Narsai (sometimes spelt Narsay, Narseh or Narses; Classical Syriac: ܢܪܣܝ, romanized: Narsay, name derived from Pahlavi Narsēh from Avestan Nairyō.saȵhō, meaning 'potent utterance'; c. 399 – c. 502) was one of the foremost of the poet-theologians of the early Church of the East, perhaps equal in stature to Jacob of Serugh, both second only to Ephrem the Syrian.
Narsai was born at ‘Ain Dulba (ܥܝܢ ܕܘܠܒܐ "Plane Tree Spring") in the district of Ma‘alləta (ܡܥܠܬܐ) in the Sasanian Empire (now in Duhok Governorate, Iraq).

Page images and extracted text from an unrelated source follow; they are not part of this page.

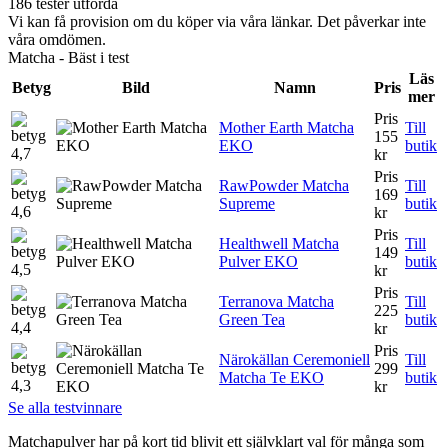
186 tester utförda
Vi kan få provision om du köper via våra länkar. Det påverkar inte
våra omdömen.
Matcha - Bäst i test
Läs
Betyg
Bild
Namn
Pris
mer
Pris
Mother Earth Matcha
Till
155
EKO
butik
4,7
kr
Pris
RawPowder Matcha
Till
169
Supreme
butik
4,6
kr
Pris
Healthwell Matcha
Till
149
Pulver EKO
butik
4,5
kr
Pris
Terranova Matcha
Till
225
Green Tea
butik
4,4
kr
Pris
Närokällan Ceremoniell
Till
299
Matcha Te EKO
butik
4,3
kr
Se alla testvinnare
Matchapulver har på kort tid blivit ett självklart val för många som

[1]: 2 Being orphaned at an early age, he was raised by his uncle, who was head of the monastery of Kfar Mari (ܕܝܪܐ ܕܟܦܪ ܡܪܝ) near Beth Zabdai (ܒܝܬ ܙܒܕܝ).
Evidence from the first Statutes of the School of Nisibis, drafted in 496, shows that Narsai was still alive, and he must have been a venerable old teacher in his nineties.
The later Syriac writer Abdisho bar Berika of Nisibis suggests that Narsai wrote 360 mēmrē in twelve volumes along with prose commentaries on large sections of the Old Testament and a book entitled On the Corruption of Morals.